John uses the word ‘to perish’ to convey an endless loss of fellowship with God, which is at the same time a state of endless torment and pain. And John 3:36 tells us that those who have rejected the Son will not see life, ‘for God’s wrath remains on them’.
Paul in 2Thessalonians 1:8 tells us that when Jesus returns those who do not know God and who do not obey the gospel of our Lord Jesus ‘…will be punished with everlasting destruction and shut out from the presence of the Lord and the majesty of His power.’ And in Revelation 14:10-11 we read: ‘…the smoke of their torment shall go up forever and ever.’
Revelation 21:8 says: ‘But the cowardly, the unbelieving, the vile, the murderers, the sexually immoral, those who practice magic arts, the idolaters and all liars – their place will be in the fiery lake of burning sulphur.’
The various figures by means of which the punishment of hell is depicted, are not to be taken literally.
But one thing stands out very clearly: that the reality of hell is far worse than any symbols can communicate, just as heaven is far more wonderful than words can communicate.
Brothers and sisters, our text speaks of the eternal punishment awaiting those who have not believed in the Son of God. But of what significance is that to you? Perhaps the first effect it should have on us is that we no longer use the term ‘hell’ in a flippant manner. But on the deeper level, the effect the teaching of our text will have on you will depend on where you stand in terms of your relationship with Jesus Christ.
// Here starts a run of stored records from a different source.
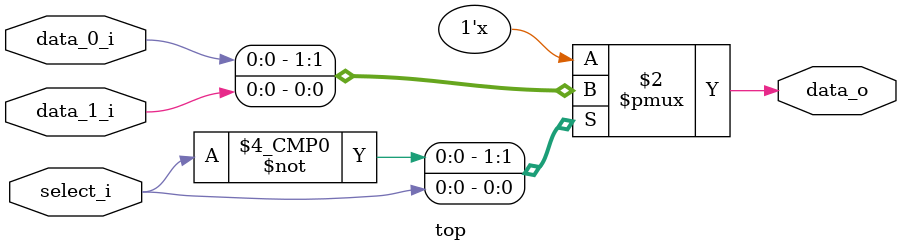
<source format=v>

module top (

  // Input data
  input      select_i,

  input      data_0_i,
  input      data_1_i,

  // Output data
  output reg data_o
);

  always @( * ) begin
    case ( select_i )
      0: data_o = data_0_i;
      1: data_o = data_1_i;
    endcase
  end

endmodule

</source>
If you have never accepted Jesus Christ as saviour, then may the teaching of the reality of hell make you wake up to the fact that you cannot pretend that it is not real. The day will come when it is too late to turn to Jesus. That will be when He calls you from this life, or when He returns.
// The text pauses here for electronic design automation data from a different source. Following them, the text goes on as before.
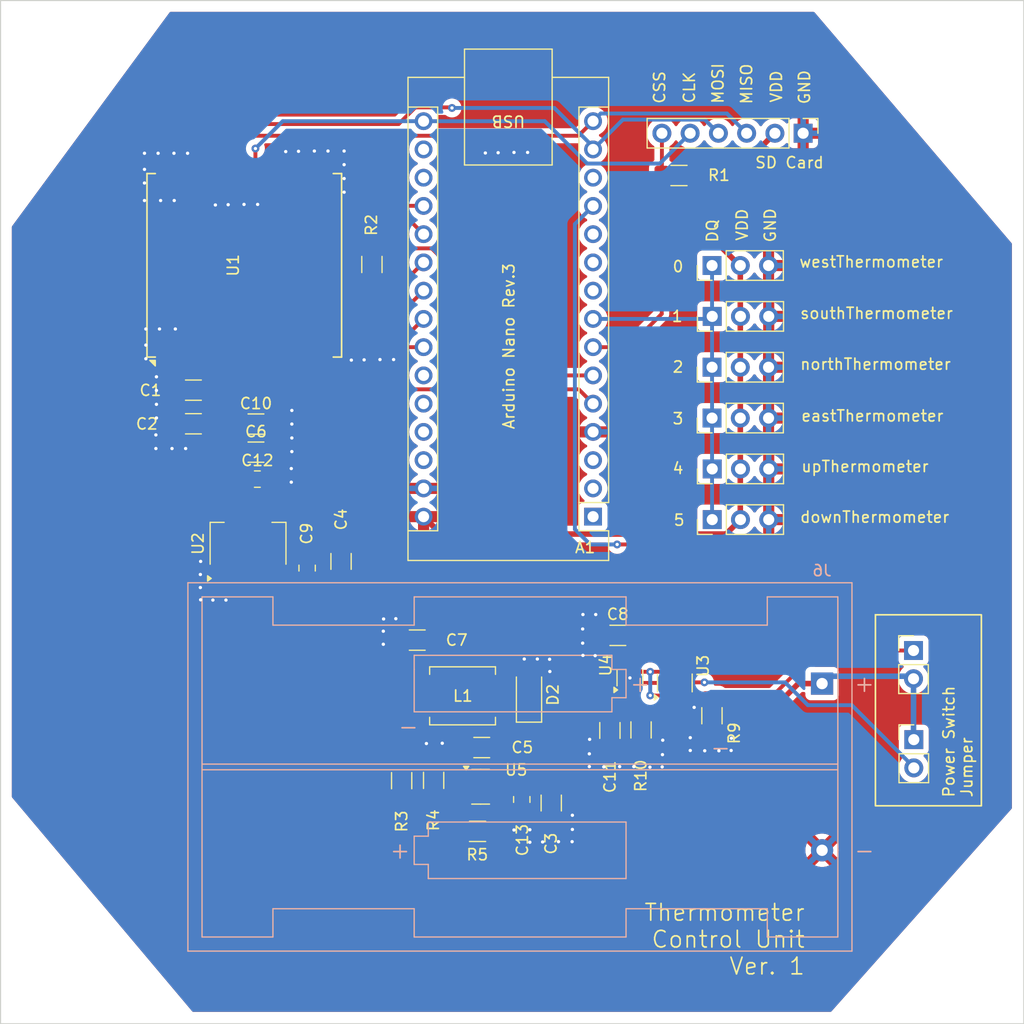
<source format=kicad_pcb>
(kicad_pcb
	(version 20240108)
	(generator "pcbnew")
	(generator_version "8.0")
	(general
		(thickness 1.6)
		(legacy_teardrops no)
	)
	(paper "A4")
	(layers
		(0 "F.Cu" signal)
		(31 "B.Cu" signal)
		(32 "B.Adhes" user "B.Adhesive")
		(33 "F.Adhes" user "F.Adhesive")
		(34 "B.Paste" user)
		(35 "F.Paste" user)
		(36 "B.SilkS" user "B.Silkscreen")
		(37 "F.SilkS" user "F.Silkscreen")
		(38 "B.Mask" user)
		(39 "F.Mask" user)
		(40 "Dwgs.User" user "User.Drawings")
		(41 "Cmts.User" user "User.Comments")
		(42 "Eco1.User" user "User.Eco1")
		(43 "Eco2.User" user "User.Eco2")
		(44 "Edge.Cuts" user)
		(45 "Margin" user)
		(46 "B.CrtYd" user "B.Courtyard")
		(47 "F.CrtYd" user "F.Courtyard")
		(48 "B.Fab" user)
		(49 "F.Fab" user)
		(50 "User.1" user)
		(51 "User.2" user)
		(52 "User.3" user)
		(53 "User.4" user)
		(54 "User.5" user)
		(55 "User.6" user)
		(56 "User.7" user)
		(57 "User.8" user)
		(58 "User.9" user)
	)
	(setup
		(stackup
			(layer "F.SilkS"
				(type "Top Silk Screen")
			)
			(layer "F.Paste"
				(type "Top Solder Paste")
			)
			(layer "F.Mask"
				(type "Top Solder Mask")
				(thickness 0.01)
			)
			(layer "F.Cu"
				(type "copper")
				(thickness 0.035)
			)
			(layer "dielectric 1"
				(type "core")
				(thickness 1.51)
				(material "FR4")
				(epsilon_r 4.5)
				(loss_tangent 0.02)
			)
			(layer "B.Cu"
				(type "copper")
				(thickness 0.035)
			)
			(layer "B.Mask"
				(type "Bottom Solder Mask")
				(thickness 0.01)
			)
			(layer "B.Paste"
				(type "Bottom Solder Paste")
			)
			(layer "B.SilkS"
				(type "Bottom Silk Screen")
			)
			(copper_finish "None")
			(dielectric_constraints no)
		)
		(pad_to_mask_clearance 0)
		(allow_soldermask_bridges_in_footprints no)
		(grid_origin 77.724 149.352)
		(pcbplotparams
			(layerselection 0x00010fc_ffffffff)
			(plot_on_all_layers_selection 0x0000000_00000000)
			(disableapertmacros no)
			(usegerberextensions no)
			(usegerberattributes yes)
			(usegerberadvancedattributes yes)
			(creategerberjobfile yes)
			(dashed_line_dash_ratio 12.000000)
			(dashed_line_gap_ratio 3.000000)
			(svgprecision 4)
			(plotframeref no)
			(viasonmask no)
			(mode 1)
			(useauxorigin no)
			(hpglpennumber 1)
			(hpglpenspeed 20)
			(hpglpendiameter 15.000000)
			(pdf_front_fp_property_popups yes)
			(pdf_back_fp_property_popups yes)
			(dxfpolygonmode yes)
			(dxfimperialunits yes)
			(dxfusepcbnewfont yes)
			(psnegative no)
			(psa4output no)
			(plotreference yes)
			(plotvalue yes)
			(plotfptext yes)
			(plotinvisibletext no)
			(sketchpadsonfab no)
			(subtractmaskfromsilk no)
			(outputformat 1)
			(mirror no)
			(drillshape 1)
			(scaleselection 1)
			(outputdirectory "")
		)
	)
	(net 0 "")
	(net 1 "/MOSI")
	(net 2 "power_done")
	(net 3 "/CSS_SD")
	(net 4 "unconnected-(A1-D10-Pad13)")
	(net 5 "unconnected-(A1-3V3-Pad17)")
	(net 6 "/LORA_DIO0")
	(net 7 "unconnected-(A1-~{RESET}-Pad3)")
	(net 8 "unconnected-(A1-A6-Pad25)")
	(net 9 "unconnected-(A1-D0{slash}RX-Pad2)")
	(net 10 "/LORA_DIO3")
	(net 11 "/LORA_DIO1")
	(net 12 "/MISO")
	(net 13 "unconnected-(A1-D7-Pad10)")
	(net 14 "unconnected-(A1-+5V-Pad27)")
	(net 15 "/SCK")
	(net 16 "/RESET")
	(net 17 "unconnected-(A1-D8-Pad11)")
	(net 18 "unconnected-(A1-~{RESET}-Pad28)")
	(net 19 "/LORA_DIO4")
	(net 20 "/LORA_DIO5")
	(net 21 "/VDD_5V")
	(net 22 "/DQ")
	(net 23 "/LORA_DIO2")
	(net 24 "unconnected-(A1-AREF-Pad18)")
	(net 25 "/CSS_LORA")
	(net 26 "unconnected-(A1-D1{slash}TX-Pad1)")
	(net 27 "GND")
	(net 28 "unconnected-(A1-D6-Pad9)")
	(net 29 "unconnected-(A1-A7-Pad26)")
	(net 30 "/VDD_3V3")
	(net 31 "Net-(U5-CB)")
	(net 32 "Net-(D2-K)")
	(net 33 "Net-(U5-FB)")
	(net 34 "Net-(U5-~{SHDN})")
	(net 35 "Net-(JP5-A)")
	(net 36 "Net-(JP6-B)")
	(net 37 "VBAT")
	(net 38 "unconnected-(U4-NC-Pad6)")
	(net 39 "Net-(J6-Pin_1)")
	(footprint "Resistor_SMD:R_1206_3216Metric_Pad1.30x1.75mm_HandSolder" (layer "F.Cu") (at 113.924 127.5895 90))
	(footprint "Capacitor_SMD:C_1206_3216Metric_Pad1.33x1.80mm_HandSolder" (layer "F.Cu") (at 127.374 129.602 -90))
	(footprint "Connector_PinHeader_2.54mm:PinHeader_1x03_P2.54mm_Vertical" (layer "F.Cu") (at 141.849 104.117 90))
	(footprint "Capacitor_SMD:C_1206_3216Metric_Pad1.33x1.80mm_HandSolder" (layer "F.Cu") (at 132.649 123.077 -90))
	(footprint "Capacitor_SMD:C_1206_3216Metric_Pad1.33x1.80mm_HandSolder" (layer "F.Cu") (at 121.124 124.6145))
	(footprint "Resistor_SMD:R_1206_3216Metric_Pad1.30x1.75mm_HandSolder" (layer "F.Cu") (at 120.749 132.152))
	(footprint "Connector_PinHeader_2.54mm:PinHeader_1x03_P2.54mm_Vertical" (layer "F.Cu") (at 141.849 85.844 90))
	(footprint "Diode_SMD:D_1206_3216Metric_Pad1.42x1.75mm_HandSolder" (layer "F.Cu") (at 125.374 119.8695 90))
	(footprint "Connector_PinHeader_2.54mm:PinHeader_1x02_P2.54mm_Vertical" (layer "F.Cu") (at 159.974 123.902))
	(footprint "Package_TO_SOT_SMD:SOT-23-6" (layer "F.Cu") (at 138.4865 118.802 90))
	(footprint "Connector_PinHeader_2.54mm:PinHeader_1x03_P2.54mm_Vertical" (layer "F.Cu") (at 141.834 90.416 90))
	(footprint "MountingHole:MountingHole_2.2mm_M2" (layer "F.Cu") (at 80.9055 67.098 180))
	(footprint "Resistor_SMD:R_1206_3216Metric_Pad1.30x1.75mm_HandSolder" (layer "F.Cu") (at 138.859 73.177))
	(footprint "Package_TO_SOT_SMD:SOT-223-3_TabPin2" (layer "F.Cu") (at 100.1115 106.277 90))
	(footprint "Capacitor_SMD:C_0805_2012Metric_Pad1.18x1.45mm_HandSolder" (layer "F.Cu") (at 105.424 108.477 90))
	(footprint "Resistor_SMD:R_1206_3216Metric_Pad1.30x1.75mm_HandSolder" (layer "F.Cu") (at 116.799 127.5645 -90))
	(footprint "Connector_PinHeader_2.54mm:PinHeader_1x02_P2.54mm_Vertical" (layer "F.Cu") (at 159.949 115.887))
	(footprint "Connector_PinHeader_2.54mm:PinHeader_1x03_P2.54mm_Vertical" (layer "F.Cu") (at 141.834 94.988 90))
	(footprint "MountingHole:MountingHole_2.2mm_M2" (layer "F.Cu") (at 166.7575 67.098 180))
	(footprint "Connector_PinHeader_2.54mm:PinHeader_1x03_P2.54mm_Vertical" (layer "F.Cu") (at 141.834 81.272 90))
	(footprint "Connector_PinHeader_2.54mm:PinHeader_1x03_P2.54mm_Vertical" (layer "F.Cu") (at 141.849 99.56 90))
	(footprint "Capacitor_SMD:C_1206_3216Metric_Pad1.33x1.80mm_HandSolder" (layer "F.Cu") (at 100.824 95.527))
	(footprint "Capacitor_SMD:C_0805_2012Metric_Pad1.18x1.45mm_HandSolder" (layer "F.Cu") (at 124.724 129.282 -90))
	(footprint "Package_TO_SOT_SMD:SOT-23-6" (layer "F.Cu") (at 121.024 128.1395))
	(footprint "Capacitor_SMD:C_0805_2012Metric_Pad1.18x1.45mm_HandSolder" (layer "F.Cu") (at 100.949 100.477))
	(footprint "Resistor_SMD:R_1206_3216Metric_Pad1.30x1.75mm_HandSolder" (layer "F.Cu") (at 135.449 123.027 -90))
	(footprint "Module:Arduino_Nano" (layer "F.Cu") (at 131.134 103.852 180))
	(footprint "Connector_PinHeader_2.54mm:PinHeader_1x06_P2.54mm_Vertical" (layer "F.Cu") (at 150.024 69.377 -90))
	(footprint "Package_TO_SOT_SMD:SOT-363_SC-70-6" (layer "F.Cu") (at 134.449 118.352 90))
	(footprint "Resistor_SMD:R_1206_3216Metric_Pad1.30x1.75mm_HandSolder" (layer "F.Cu") (at 111.249 81.177 90))
	(footprint "Capacitor_SMD:C_1206_3216Metric_Pad1.33x1.80mm_HandSolder" (layer "F.Cu") (at 133.3615 114.527))
	(footprint "Resistor_SMD:R_1206_3216Metric_Pad1.30x1.75mm_HandSolder" (layer "F.Cu") (at 141.824 121.752 90))
	(footprint "Inductor_SMD:L_Murata_LQH55DN_5.7x5.0mm" (layer "F.Cu") (at 119.399 119.9645 180))
	(footprint "MountingHole:MountingHole_2.2mm_M2" (layer "F.Cu") (at 80.9055 140.25 180))
	(footprint "Capacitor_SMD:C_1206_3216Metric_Pad1.33x1.80mm_HandSolder" (layer "F.Cu") (at 95.199 92.477))
	(footprint "Capacitor_SMD:C_1206_3216Metric_Pad1.33x1.80mm_HandSolder" (layer "F.Cu") (at 100.824 98.052))
	(footprint "Capacitor_SMD:C_1206_3216Metric_Pad1.33x1.80mm_HandSolder" (layer "F.Cu") (at 95.199 95.502))
	(footprint "Capacitor_SMD:C_1206_3216Metric_Pad1.33x1.80mm_HandSolder" (layer "F.Cu") (at 115.324 114.952 180))
	(footprint "Capacitor_SMD:C_1206_3216Metric_Pad1.33x1.80mm_HandSolder"
		(layer "F.Cu")
		(uuid "f2dffe97-4341-4473-86fa-cf3136275b16")
		(at 108.474 107.877 90)
		(descr "Capacitor SMD 1206 (3216 Metric), square (rectangular) end terminal, IPC_7351 nominal with elongated pad for handsoldering. (Body size source: IPC-SM-782 page 76, https://www.pcb-3d.com/wordpress/wp-content/uploads/ipc-sm-782a_amendment_1_and_2.pdf), generated with kicad-footprint-generator")
		(tags "capacitor handsolder")
		(property "Reference" "C4"
			(at 3.775 0 270)
			(layer "F.SilkS")
			(uuid "646956f2-cd77-4d02-bda4-997ba3a5c7a0")
			(effects
				(font
					(size 1 1)
					(thickness 0.15)
				)
			)
		)
		(property "Value" "10uF"
			(at 0 1.85 270)
			(layer "F.Fab")
			(uuid "fe368897-ff61-43e4-b263-6697885e7e95")
			(effects
				(font
		
... [340539 chars truncated]
</source>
May our text impress upon you the urgency of accepting the saving work of Jesus Christ. If you do not accept Him, your destiny will be hell.
But if you heed His call and turn to Him in faith, then at death you will enter a state of very real but nonetheless provisional happiness while you await the return of Jesus and the resurrection of the body and the new earth which God will create as the culmination of his redemptive work.
And it is in this new earth that believers will spend eternity. It is either heaven or hell. The choice is yours.
If you are a believer, our text points us to our great responsibility to share the gospel with those who still live in darkness. Knowing what the eternal destiny of those who do not know Jesus as Lord and Saviour is, should spur us on to be more faithful in proclaiming the good news to those amongst whom we live, for God does not desire that any man should perish.
If you see a friend reaching out to grab a live electrical wire which would kill him, you would do all in your power to stop him grabbing it. And yet so often, we are so complacent and allow people to slip into a Christ-less eternity in hell, without making any effort to confront them with the gospel message.
Every one of us is called to be a witness, a soldier of the Kingdom. And our primary task is the furtherance of that Kingdom. Soldiers are trained to do their task. Are you willing to be trained to share the gospel effectively?
And finally our text points us to the grace of God. For the Bible’s teaching on hell, must surely remind every believer as to what their eternal destiny would have been had it not been for the saving grace of Christ.
Brothers and sisters, praise the Saviour now and forever!